La Scala season opens with Shostakovich’s visceral Lady Macbeth of Mtsensk
Conducting his last opening night as music director, Riccardo Chailly gave listeners a performance to remember

As a centrepiece of the ongoing Shostakovich anniversary, the choice of opera was as audacious as it was obvious. Lady Macbeth of Mtsensk — the Russian composer’s towering 1934 work with graphic adultery, multiple murders and an orchestral score that leaves little to the imagination — fell foul of the Soviet censors and was dismissed as “pornography”. Yet here it was on the opening night of La Scala’s season, a high-stakes highlight of the Italian cultural calendar attended by the political elite and beamed to millions of television viewers nationwide.

The subject matter is hardly light entertainment. Katerina, a lonely merchant’s wife in rural 19th-century Russia, makes off with the newly employed workman, Sergei, before poisoning her father-in-law, Boris, and strangling her husband, Zinovy, whose corpse she hides in the cellar. Days after Stalin stormed out of a 1936 performance, Pravda denounced the work as “muddle instead of music”. Now, 50 years since Shostakovich’s death, one might have imagined similarly scandalised audience members — at an event often more memorable for offstage pageantry (police in plumed hats, paparazzi crushes and celebrities brandishing tickets worth €3,200) than the opera production itself.

Not this year. Director Vasily Barkhatov, the Russian director making his house debut, updates the action to a restaurant during the dying days of Stalinism, dividing the action between a monumental dining hall and a seedy back of house with an upper kitchen and a cellar below.
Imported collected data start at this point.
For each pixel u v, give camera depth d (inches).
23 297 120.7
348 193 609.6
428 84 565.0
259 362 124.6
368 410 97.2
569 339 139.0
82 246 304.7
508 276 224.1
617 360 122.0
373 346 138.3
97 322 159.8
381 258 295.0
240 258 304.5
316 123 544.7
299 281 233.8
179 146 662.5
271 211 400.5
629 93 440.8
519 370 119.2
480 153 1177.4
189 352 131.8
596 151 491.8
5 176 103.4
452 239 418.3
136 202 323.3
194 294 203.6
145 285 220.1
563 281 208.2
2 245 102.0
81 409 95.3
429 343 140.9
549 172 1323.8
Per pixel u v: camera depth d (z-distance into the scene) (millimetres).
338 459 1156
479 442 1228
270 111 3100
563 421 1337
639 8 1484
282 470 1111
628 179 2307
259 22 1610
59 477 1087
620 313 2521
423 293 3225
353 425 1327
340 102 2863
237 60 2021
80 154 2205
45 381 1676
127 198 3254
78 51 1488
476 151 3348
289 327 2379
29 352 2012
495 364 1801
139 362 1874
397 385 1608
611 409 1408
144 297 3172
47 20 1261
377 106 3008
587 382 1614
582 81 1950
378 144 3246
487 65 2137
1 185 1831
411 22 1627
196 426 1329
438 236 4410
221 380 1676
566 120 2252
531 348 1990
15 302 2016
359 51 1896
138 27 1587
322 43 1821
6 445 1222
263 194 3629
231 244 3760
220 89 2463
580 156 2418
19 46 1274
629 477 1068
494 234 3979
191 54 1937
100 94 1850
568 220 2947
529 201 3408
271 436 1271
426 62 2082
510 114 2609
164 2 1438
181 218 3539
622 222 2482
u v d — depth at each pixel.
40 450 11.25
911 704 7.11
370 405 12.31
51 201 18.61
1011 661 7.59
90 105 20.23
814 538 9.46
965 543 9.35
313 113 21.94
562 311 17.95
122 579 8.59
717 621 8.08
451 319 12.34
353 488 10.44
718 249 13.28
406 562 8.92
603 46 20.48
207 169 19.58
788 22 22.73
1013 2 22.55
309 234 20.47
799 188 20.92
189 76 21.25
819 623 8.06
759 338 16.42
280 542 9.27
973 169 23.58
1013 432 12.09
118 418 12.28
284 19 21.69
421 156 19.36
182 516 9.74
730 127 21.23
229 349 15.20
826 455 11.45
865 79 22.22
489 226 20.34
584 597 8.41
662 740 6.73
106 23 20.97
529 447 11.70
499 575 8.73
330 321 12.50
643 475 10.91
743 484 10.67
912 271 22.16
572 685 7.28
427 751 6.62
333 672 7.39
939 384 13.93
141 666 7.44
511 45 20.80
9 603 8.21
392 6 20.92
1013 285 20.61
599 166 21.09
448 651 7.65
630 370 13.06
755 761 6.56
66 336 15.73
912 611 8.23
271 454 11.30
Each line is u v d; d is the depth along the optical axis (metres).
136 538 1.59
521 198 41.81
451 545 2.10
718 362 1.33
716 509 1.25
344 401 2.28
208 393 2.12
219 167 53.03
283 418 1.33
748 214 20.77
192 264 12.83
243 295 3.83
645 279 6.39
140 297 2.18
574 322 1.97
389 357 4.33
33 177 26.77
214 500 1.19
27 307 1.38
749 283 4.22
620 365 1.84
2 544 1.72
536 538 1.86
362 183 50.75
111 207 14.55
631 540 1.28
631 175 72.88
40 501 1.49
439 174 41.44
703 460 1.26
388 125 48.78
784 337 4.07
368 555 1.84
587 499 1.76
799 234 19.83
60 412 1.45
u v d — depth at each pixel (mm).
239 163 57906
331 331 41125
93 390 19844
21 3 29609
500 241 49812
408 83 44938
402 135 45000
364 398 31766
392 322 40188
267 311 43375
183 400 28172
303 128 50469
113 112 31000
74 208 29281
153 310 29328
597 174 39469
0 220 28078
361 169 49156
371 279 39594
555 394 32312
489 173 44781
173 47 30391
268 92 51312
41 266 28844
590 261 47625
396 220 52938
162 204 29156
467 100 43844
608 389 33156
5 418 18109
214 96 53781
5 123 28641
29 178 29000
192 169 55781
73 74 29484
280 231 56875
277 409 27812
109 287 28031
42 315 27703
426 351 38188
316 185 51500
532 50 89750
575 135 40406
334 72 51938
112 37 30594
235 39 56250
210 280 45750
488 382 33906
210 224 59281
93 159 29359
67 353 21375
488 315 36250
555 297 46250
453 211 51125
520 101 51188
By way of an effective flashback device, suspects and witnesses relive unspeakable crimes during police interrogations, giving events a grim inevitability. While families watching on TV are spared onstage sex, the fully clothed Katerina and Sergei re-enact the scene as officers take photos and Shostakovich’s score pants and grunts. The result is doubly disturbing.

Barkhatov showcases mastery of detail, weaving black humour — restaurant staff bungling a dead body through a jammed door, or blithely sweeping a floor as their poisoned employer writhes — with imagery so sleazy you are left wanting a shower. A gang of chefs overpower the workwoman Aksinya in the kitchen while a priest downs vodka in the cellar. When a creeping Zinovy secretly catches Katerina and Sergei in the act, the subsequent intermezzo preceding their apparent discovery sounds especially sinister.

Conducting his last opening night as music director after nearly a decade in the role, Riccardo Chailly gave listeners a performance to remember. He sands down Shostakovich’s rough edges — La Scala’s luminous strings at times have a Mahlerian quality — while suffusing gorgeously sculpted interludes with aching despair and black doom. At times, playing was astonishingly intense. Lined up on the restaurant’s mezzanine to salute Boris’s coffin below, brass players unleashed a wave of visceral rage that stays with you long after the performance. The excellent chorus gave similarly powerful deliveries. 

With his inky voice and domineering presence, Alexander Roslavets’s ferocious Boris conjured much of the performance’s brutality. Yevgeny Akimov’s fluttering tenor made for a comically dithering Zinovy. Najmiddin Mavlyanov’s strapping Sergei was equally believable as seducer and swindler. As Katerina, Sara Jakubiak had little trouble standing out from the coterie of despicable males, keeping listeners gripped right until her shocking final self-immolation in place of the libretto’s river drowning.